• [Document extract]
================
American writer of young adult fiction (born 1963)

Scott David Westerfeld (born May 5, 1963) is an American writer of young adult fiction, best known as the author of the Uglies and the Leviathan series.

==Early life==

Scott Westerfeld was born in Dallas, Texas. As a child, he moved to Connecticut for his father Lloyd, who had a job as a computer programmer for UNIVAC. He saw his father working with planes for Lockheed Martin, submarines for Electric Boat, and NASA's Apollo missions; these projects made his family move across the states frequently, and he developed a penchant for storytelling to his peers and teachers who often asked him about his hometown.

Westerfeld graduated from Vassar College with an A.B. in Philosophy in 1985. He began composing music as a teenager and composes music for modern dance. In 2001, Westerfeld married Australian author Justine Larbalestier.
================
• [Given data]
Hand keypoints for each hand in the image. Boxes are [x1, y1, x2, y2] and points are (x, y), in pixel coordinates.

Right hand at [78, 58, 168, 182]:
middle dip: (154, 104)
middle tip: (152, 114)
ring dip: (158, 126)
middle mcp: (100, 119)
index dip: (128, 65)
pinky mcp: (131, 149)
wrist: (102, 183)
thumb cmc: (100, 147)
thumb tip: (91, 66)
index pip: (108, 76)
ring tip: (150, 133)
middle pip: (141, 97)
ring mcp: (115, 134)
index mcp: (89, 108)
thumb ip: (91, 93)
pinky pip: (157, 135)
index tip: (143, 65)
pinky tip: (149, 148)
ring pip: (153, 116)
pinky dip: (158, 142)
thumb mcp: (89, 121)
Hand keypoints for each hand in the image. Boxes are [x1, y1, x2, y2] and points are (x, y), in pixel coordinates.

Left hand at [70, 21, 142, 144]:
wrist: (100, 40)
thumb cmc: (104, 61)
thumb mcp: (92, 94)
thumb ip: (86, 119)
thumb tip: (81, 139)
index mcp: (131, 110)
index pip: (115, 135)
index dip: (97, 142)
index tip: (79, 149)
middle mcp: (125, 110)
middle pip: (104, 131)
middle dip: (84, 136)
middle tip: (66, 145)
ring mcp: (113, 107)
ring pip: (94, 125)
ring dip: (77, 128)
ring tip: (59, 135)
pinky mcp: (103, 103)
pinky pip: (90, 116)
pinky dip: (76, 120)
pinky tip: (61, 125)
================
• [Task prompt]
According to the Scott Westerfeld biography, from which college did he graduate, and in what year? Please treat the records as separate material with no connection to the text.

• [Exercise solution]
Vassar College, in 1985.